Beginnings and endings

 

October 3, 1980

 

Endings, like beginnings, are very difficult for me.

The end of this page or relationship or even the day that settles into darkness and my eyes struggle to stay open, I fight for each moment of consciousness as if afterwards there is nothing left but ashes and silent prayer, and the uncomfortable cough of an audience dressed in black.

Beginnings are just as bad, coming with the starched shirts and sterile instruments that surgeons face before taking the deep plunge, smiling over me or some other poor victim assuring us that we shall live a full and happy life.

It took me eleven hours to come into this world, my mother pushing while I gripped her insides so I didn’t have to arrived, learning early the habits of a street protestor the police have to drag off to jail.

Indeed, birth is a death sentence, irregardless of how we paint it with good wishes, and life is a jail cell we ache to but at the same time, dread to escape.

Jung better than Freud understood how we all live our lives in dread of the inevitable, and we count out our sentence in birthdays as if somehow that is some positive progression when it is merely the running down of a clock.

So we engage in silly speculation about immortality – youth serums or religious faith, or the pseudo science of freezing such as Disney did, hoping some future discovery of a questionable mankind can resurrect us – a cheap trick version of what many religious people believe, man’s hand serving as God’s hand.

Sociology tells us religion is simply an excuse for death, an effort to justify on existence on this earth, a tool used to teach us how we ought to live our lives when without faith, we would run amuck and do exactly what we want to whom we want, fearing no retribution except that which we all face.
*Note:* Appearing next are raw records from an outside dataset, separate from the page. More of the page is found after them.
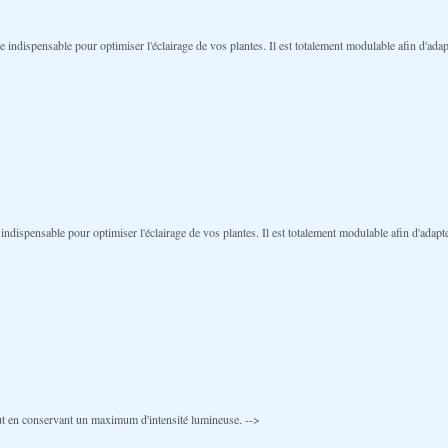
ispensable pour optimiser l'éclairage de vos plantes. Il est totalement modulable afin d'adapte
spensable pour optimiser l'éclairage de vos plantes. Il est totalement modulable afin d'adapter 
out en conservant un maximum d'intensité lumineuse. -->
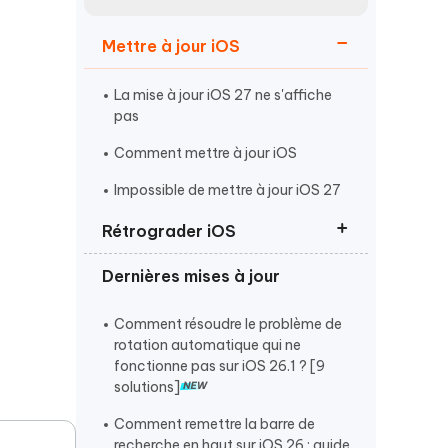
Regarder maintenant
étonnantes
Mettre à jour iOS
Commencer
La mise à jour iOS 27 ne s'affiche
Plus de conseils utiles
pas
Comment mettre à jour iOS
Impossible de mettre à jour iOS 27
Rétrograder iOS
Plus de conseils utiles
Dernières mises à jour
Rétrograder d'iOS 27 vers iOS 26
Revenir à iOS 26 sans iTunes
Comment résoudre le problème de
rotation automatique qui ne
Supprimer ou désinstaller iOS 27
fonctionne pas sur iOS 26.1 ? [9
solutions]
Comment remettre la barre de
recherche en haut sur iOS 26 : guide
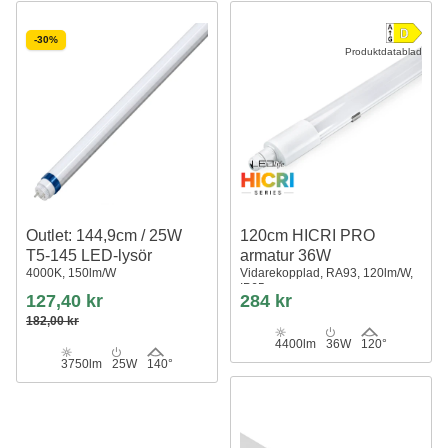
-30%
Produktdatablad
Outlet: 144,9cm / 25W
120cm HICRI PRO
T5-145 LED-lysör
armatur 36W
4000K, 150lm/W
Vidarekopplad, RA93, 120lm/W,
IP65
127,40 kr
284 kr
182,00 kr
4400lm
36W
120°
3750lm
25W
140°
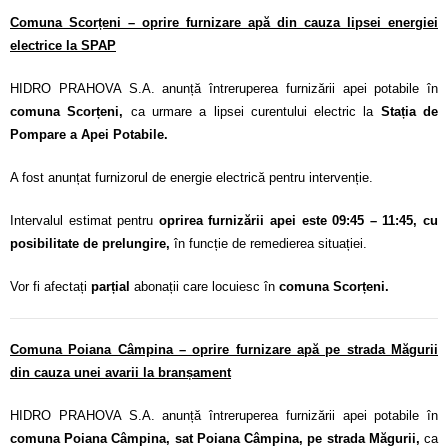
Comuna Scorțeni – oprire furnizare apă din cauza lipsei energiei
electrice la SPAP
HIDRO PRAHOVA S.A. anunță întreruperea furnizării apei potabile în
comuna Scorțeni,
ca urmare a lipsei curentului electric la
Stația de
Pompare a Apei Potabile.
A fost anunțat furnizorul de energie electrică pentru intervenție.
Intervalul estimat pentru
oprirea furnizării apei este 09:45 – 11:45, cu
posibilitate de prelungire,
în funcție de remedierea situației.
Vor fi afectați
parțial
abonații care locuiesc în
comuna Scorțeni.
Comuna Poiana Câmpina – oprire furnizare apă pe strada Măgurii
din cauza unei avarii la branșament
HIDRO PRAHOVA S.A. anunță întreruperea furnizării apei potabile în
comuna Poiana Câmpina, sat Poiana Câmpina, pe strada Măgurii,
ca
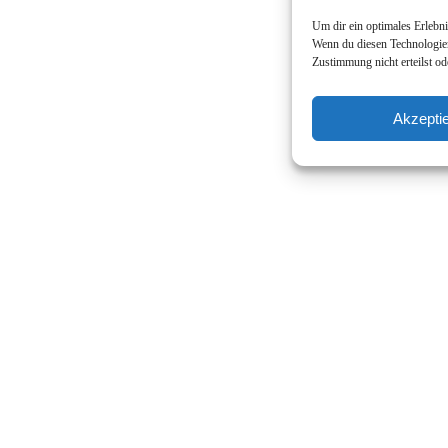
Um dir ein optimales Erlebn
Wenn du diesen Technologien
Zustimmung nicht erteilst o
Akzepti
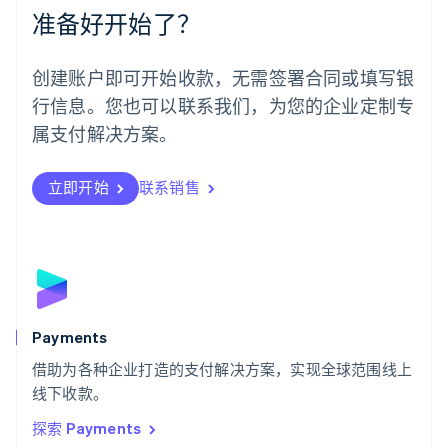
Español
English
准备好开始了？
挪威
English
葡萄牙
创建账户即可开始收款，无需签署合同或填写银
Português
English
行信息。您也可以联系我们，为您的企业定制专
日本
日本語
English
属支付解决方案。
瑞典
Svenska
English
瑞士
立即开始
联系销售
Deutsch
Français
Italiano
English
塞浦路斯
English
斯洛伐克
English
斯洛文尼亚
English
Italiano
Payments
泰国
ไทย
English
借助为各种企业打造的支付解决方案，实现全球范围线上
希腊
线下收款。
English
探索 Payments
西班牙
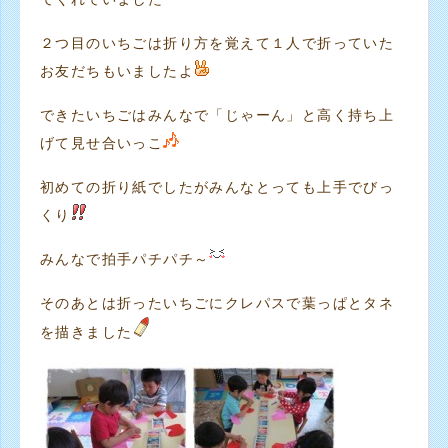
２つ目のいちごは折り方を覚えて１人で折っていた
お友だちもいましたよ
できたいちごはみんなで「じゃーん」と高く持ち上
げて見せ合いっこ
初めての折り紙でしたがみんなとっても上手でびっ
くり
みんなで拍手パチパチ～
そのあとは折ったいちごにクレパスで葉っぱとタネ
を描きました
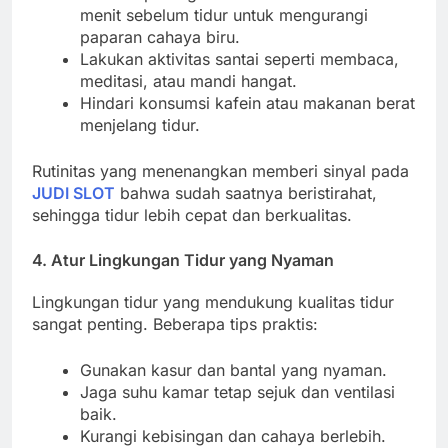
menit sebelum tidur untuk mengurangi
paparan cahaya biru.
Lakukan aktivitas santai seperti membaca,
meditasi, atau mandi hangat.
Hindari konsumsi kafein atau makanan berat
menjelang tidur.
Rutinitas yang menenangkan memberi sinyal pada
JUDI SLOT
bahwa sudah saatnya beristirahat,
sehingga tidur lebih cepat dan berkualitas.
4. Atur Lingkungan Tidur yang Nyaman
Lingkungan tidur yang mendukung kualitas tidur
sangat penting. Beberapa tips praktis:
Gunakan kasur dan bantal yang nyaman.
Jaga suhu kamar tetap sejuk dan ventilasi
baik.
Kurangi kebisingan dan cahaya berlebih.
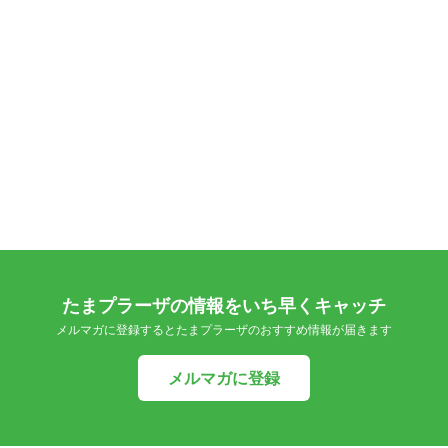
たまプラーザの情報をいち早くキャッチ
メルマガに登録するとたまプラーザのおすすめ情報が届きます
メルマガに登録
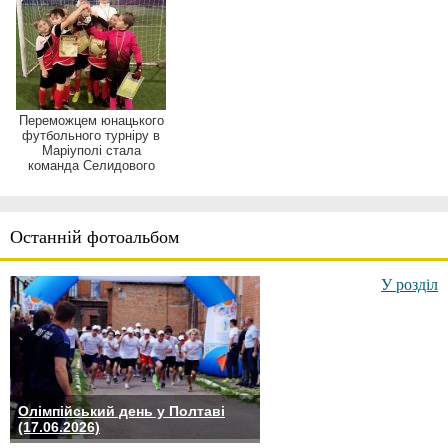
Переможцем юнацького
футбольного турніру в
Маріуполі стала
команда Селидового
Останній фотоальбом
У розділ
Олімпійський день у Полтаві
(17.06.2026)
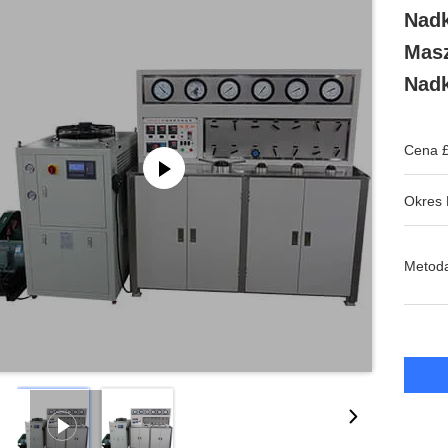
Nadk
Masz
Nad
Cena £
Okres 
Metoda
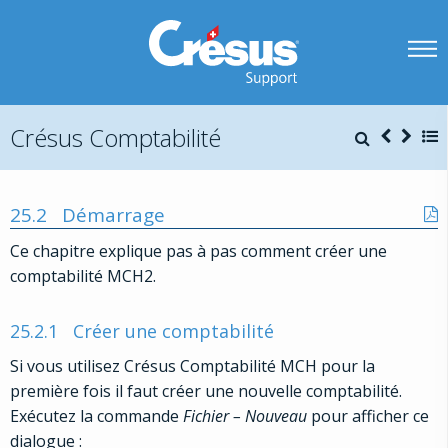
Crésus Comptabilité
25.2
Démarrage
Ce chapitre explique pas à pas comment créer une
comptabilité MCH2.
25.2.1
Créer une comptabilité
Si vous utilisez Crésus Comptabilité MCH pour la
première fois il faut créer une nouvelle comptabilité.
Exécutez la commande
Fichier – Nouveau
pour afficher ce
dialogue :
Many do not believe God exists, although admit we needed to invent one in order to keep our worst habits at bay.

Einstein that all things are relative, particularly time, and for me, time passes at a different rate than the clock or calendar tells us it does – even thought the space between each click is exactly the same.

I live my life in changing seasons, and feel them acutely against my skin like cold wind or heated sunlight, knowing that behind them the clock ticks out the more precise distance between birth and death.

We have thousands of myths to tell us that there is something beyond, and suggests we have real purpose on this earth, and ties something fundamental inside of us to the changes that go on without, and for some reason, I feel tied to each of these, feeling a full life time pass with each passing year, born in with the crisp chill of early winter to rise up in spring, flourish in Summer and to fade again in fall.

Perhaps it is wisest to live life this way, to be born, live and die a hundred times rather than to count down the long passage to the one death from which we do not rise again, and thus we manage to fight for each precious moment, to suffer through birth and learn from it, and appreciate the rest and come to the fall knowing that we can do it all over again, and do it better the next time. Perhaps it is unwise to cling too hard at the start, spending not merely 11 hours clutching what we know, but a life time, than it is to let go, the flow in and out of birth and death, learning from each, finding peace with the idea that when the time comes, we might well be prepared for a new and unexpected birth we cannot see in advance, in some new and perhaps better world where there is a God or someone like him, and there is a new beginning that may not have a death sentence attached to its end.